Text for analysis
Chief Constable of West Midlands Police
- In office 9 January 2016 – 5 December 2022
- Preceded by: Christopher Sims
- Succeeded by: Craig Guildford

Personal details
- Education: University of Liverpool
- Awards: QPM

= Dave Thompson (police officer) =

Chief Constable of West Midlands Police from 2016 to 2022

Sir David Thompson is the former chief constable of West Midlands Police, England's second-largest and the United Kingdom's third-largest police force. He retired from the post on 5 December 2022, succeeded by Craig Guildford.

== Police career ==

=== Greater Manchester Police ===
Thompson joined Greater Manchester Police (GMP) in 1990. During his career with GMP he served at every rank, starting as a constable in North Manchester. He worked on the Manchester Olympic bid and led work on New Deal for East Manchester. He commanded the main policing operations for the 2002 Commonwealth Games at the City of Manchester Stadium including the opening and closing ceremonies. He was also commander for central Manchester, policing the diverse communities of Moss Side and Longsight.

In 2007 he was appointed an assistant chief constable of GMP and at various times led policing portfolios for Operations, Local Policing, Crime, Information Technology and Terrorism. At a national level he led the 2010 review of National Counter Terrorism structures.

=== West Midlands Police ===
In 2010, Thompson became deputy chief constable for West Midlands Police (WMP) and oversaw the force’s change programme.

Since 2011, he has led the National Gangs portfolio and the Criminal use of Firearms portfolio, where he leads the UK’s response to gun crime. In 2015, he became the NPCC lead for Finance.

In January 2016, he was appointed chief constable and set the strategic direction for the force within the police and crime commissioner’s plan. Later in January he published his vision for the force - preventing crime, protecting the public, and helping those in need.

Assigned task 1
Please list the policing portfolios that the Dave Thompson biography says he led as an assistant chief constable of Greater Manchester Police.
Assigned task 2
Carry on the Dave Thompson biography from its last sentence.
The lines below the Dave Thompson biography have nothing to do with this.

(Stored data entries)
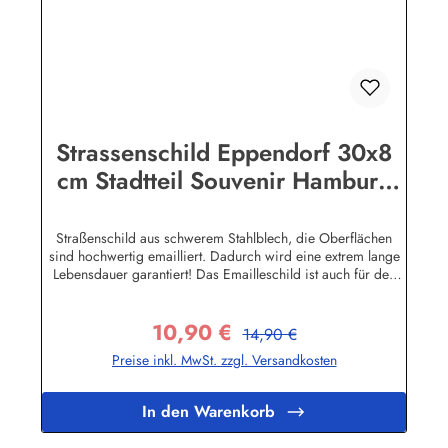
Strassenschild Eppendorf 30x8
cm Stadtteil Souvenir Hamburg
Emaille Schild Emaile Andenken
Straßenschild aus schwerem Stahlblech, die Oberflächen
sind hochwertig emailliert. Dadurch wird eine extrem lange
Lebensdauer garantiert! Das Emailleschild ist auch für den
Aussengebrauch geeignet und hält extremen
Wetterbedingungen wie Hitze und Frost über viele Jahre
10,90 €
stand! Sie wollen sich das Schild mit Ihrem eigenen Text
Regulärer Preis:
Verkaufspreis:
14,90 €
beschriften lassen? Hier geht's zu den Sonderanfertigungen
Preise inkl. MwSt. zzgl. Versandkosten
für Emaille Straßenschilder Herstellerinformationen:Buddel-
Bini Inh. Eda Binikowski e.K.Meddenwarf 1a22457
Hamburginfo@buddel.de
In den Warenkorb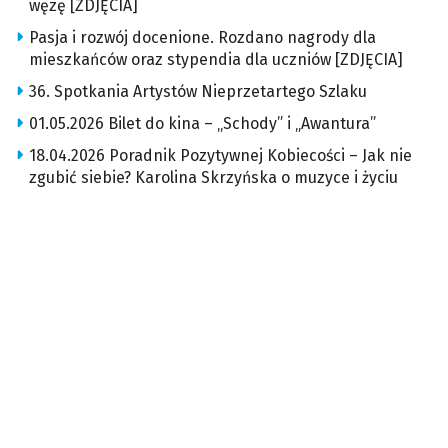
węzę [ZDJĘCIA]
Pasja i rozwój docenione. Rozdano nagrody dla
mieszkańców oraz stypendia dla uczniów [ZDJĘCIA]
36. Spotkania Artystów Nieprzetartego Szlaku
01.05.2026 Bilet do kina – „Schody” i „Awantura”
18.04.2026 Poradnik Pozytywnej Kobiecości – Jak nie
zgubić siebie? Karolina Skrzyńska o muzyce i życiu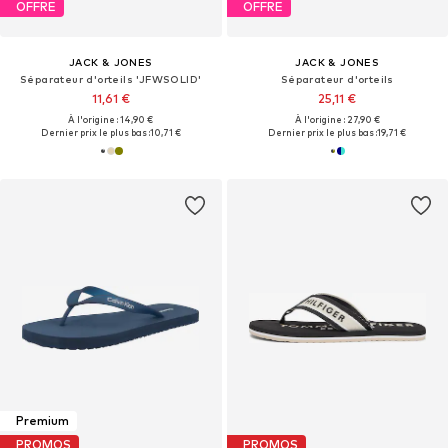
OFFRE
OFFRE
JACK & JONES
JACK & JONES
Séparateur d'orteils 'JFWSOLID'
Séparateur d'orteils
11,61 €
25,11 €
À l'origine : 14,90 €
À l'origine : 27,90 €
Dernier prix le plus bas :
10,71 €
Dernier prix le plus bas :
19,71 €
Premium
PROMOS
PROMOS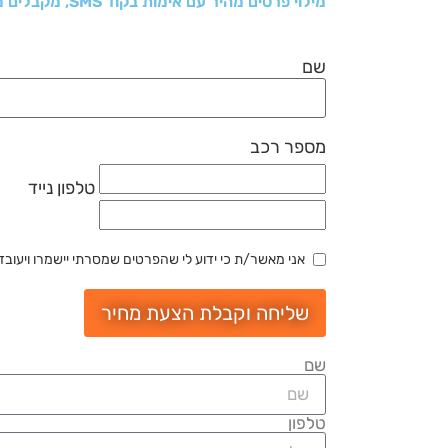
מילוי פרטים מהיר עם אימות בקוד SMS, מקבלים מחיר וקובעים תור למוסך
שם
מספר רכב
טלפון נייד
אני מאשר/ת כי ידוע לי שהפרטים שמסרתי יישמרו ויעובדו בהתאם לחוק הג
שליחה וקבלת הצעת מחיר
שם
טלפון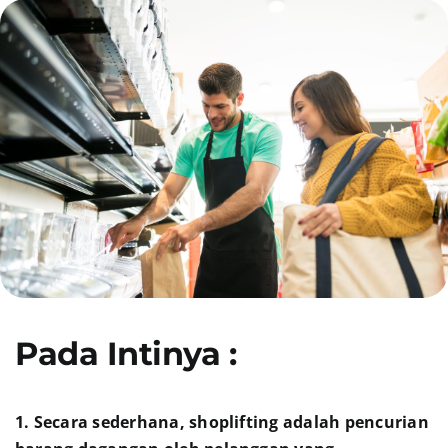
Presentasi
Daftar
Blog
Login
Pada Intinya :
1. Secara sederhana, shoplifting adalah pencurian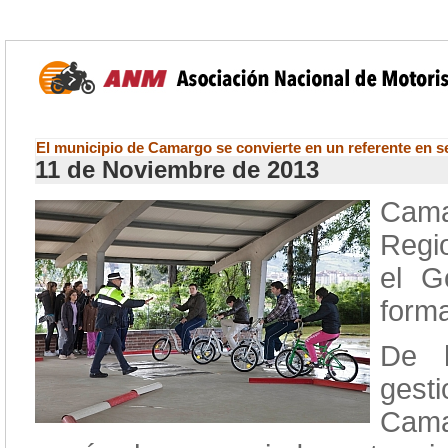
El municipio de Camargo se convierte en un referente en s
11 de Noviembre de 2013
Cama
Regi
el G
forma
De h
gest
Cama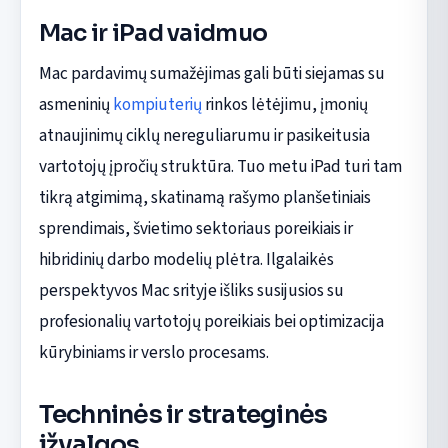
Mac ir iPad vaidmuo
Mac pardavimų sumažėjimas gali būti siejamas su
asmeninių
kompiuterių
rinkos lėtėjimu, įmonių
atnaujinimų ciklų nereguliarumu ir pasikeitusia
vartotojų įpročių struktūra. Tuo metu iPad turi tam
tikrą atgimimą, skatinamą rašymo planšetiniais
sprendimais, švietimo sektoriaus poreikiais ir
hibridinių darbo modelių plėtra. Ilgalaikės
perspektyvos Mac srityje išliks susijusios su
profesionalių vartotojų poreikiais bei optimizacija
kūrybiniams ir verslo procesams.
Techninės ir strateginės
įžvalgos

Written response 1
Operations, Local Policing, Crime, Information Technology, Terrorism

Written response 2
Thompson said more people ask for help from the police because cuts across public services generally mean more vulnerable people were involved with the police. He maintains West Midlands Police does not always have the resources to provide the service the public wants and expects due to budget cuts and cuts in the number of police officers, also due to increase in crime including modern slavery and gang crime. Thompson said, "The level of calls we're receiving this summer [summer 2018] are very challenging [and] sometimes that service that we're providing [at] those peak times doesn't meet what the public expect. I get that. Sometimes that service will be a poor service, sometimes actually the service is what we can and say we will offer, and sometimes that might not always be what the public want to see." Thompson also wrote,
“The government has had a partial view of policing in the last few years. It was very interested in terrorism and high-end threats but less focused on local crimes, which had been left for forces and police and crime commissioners to manage amid steep budget cuts. This more local agenda has many positives in setting priorities but it has come with steep budget reductions and a widening mission. There has been a real-term reduction of police budgets of 19% since 2010, but ranging between 11- 25% across forces. (...) Crime is rising and so is the demand on our service. The calls do not get answered as quickly as they did. Officers are not as fast at responding to emergencies and more crimes are dealt with on the phone. Fewer high-volume crimes like thefts are investigated and as a result fewer offenders brought to justice. The visibility and proactivity of neighbourhood policing is much reduced. (...) The NAO [National Audit Office] assesses the government did not fully understand the actual impact of these cuts on police forces. Policing is at the tipping point – and we need to move on from here.”

Thompson retired from the force on 5 December 2022, and was succeeded as chief constable by Craig Guildford.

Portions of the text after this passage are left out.